Exercício físico e cancro de cabeça e pescoço – O que se sabe e o que falta saber?
O tratamento para o cancro de cabeça e pescoço pode incluir várias modalidades terapêuticas, nomeadamente, cirurgia, radioterapia ou/e quimioterapia. Com os avanços clínicos e a melhoria da taxa de sobrevivência, a necessidade de reduzir a morbilidade associada aos tratamentos, garantindo a reabilitação destes doentes, tem recebido mais atenção. De facto, sabe-se que o impacto da própria doença e do tratamento se repercute negativamente na força muscular, aptidão cardiorrespiratória, composição corporal e fatores psicossociais (como por exemplo, depressão, ansiedades, alteração da autoimagem), resultando na diminuição da qualidade de vida. Para além disso, outras condições específicas deste tipo de cancro, como a disfagia ou a malnutrição, contribuem para esta espiral descendente.

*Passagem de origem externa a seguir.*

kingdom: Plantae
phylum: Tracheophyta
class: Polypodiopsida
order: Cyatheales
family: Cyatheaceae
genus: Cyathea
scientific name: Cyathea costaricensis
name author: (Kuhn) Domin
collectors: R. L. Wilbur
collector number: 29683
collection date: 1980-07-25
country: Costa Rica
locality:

Todo este quadro sintomático associado às comorbilidades já previamente existentes nos doentes com cancro de cabeça e pescoço conduzem a uma diminuição dos níveis de atividade física, assim como da capacidade funcional. Acresce que a maioria destes doentes já são pouco ativos antes de iniciarem o tratamento e os níveis de atividade física continuam a declinar durante toda a fase do tratamento. Apesar disso, alguns estudos têm evidenciado que a maioria dos pacientes parece ter interesse em receber aconselhamento sobre atividade física ou mesmo participar em programas estruturados.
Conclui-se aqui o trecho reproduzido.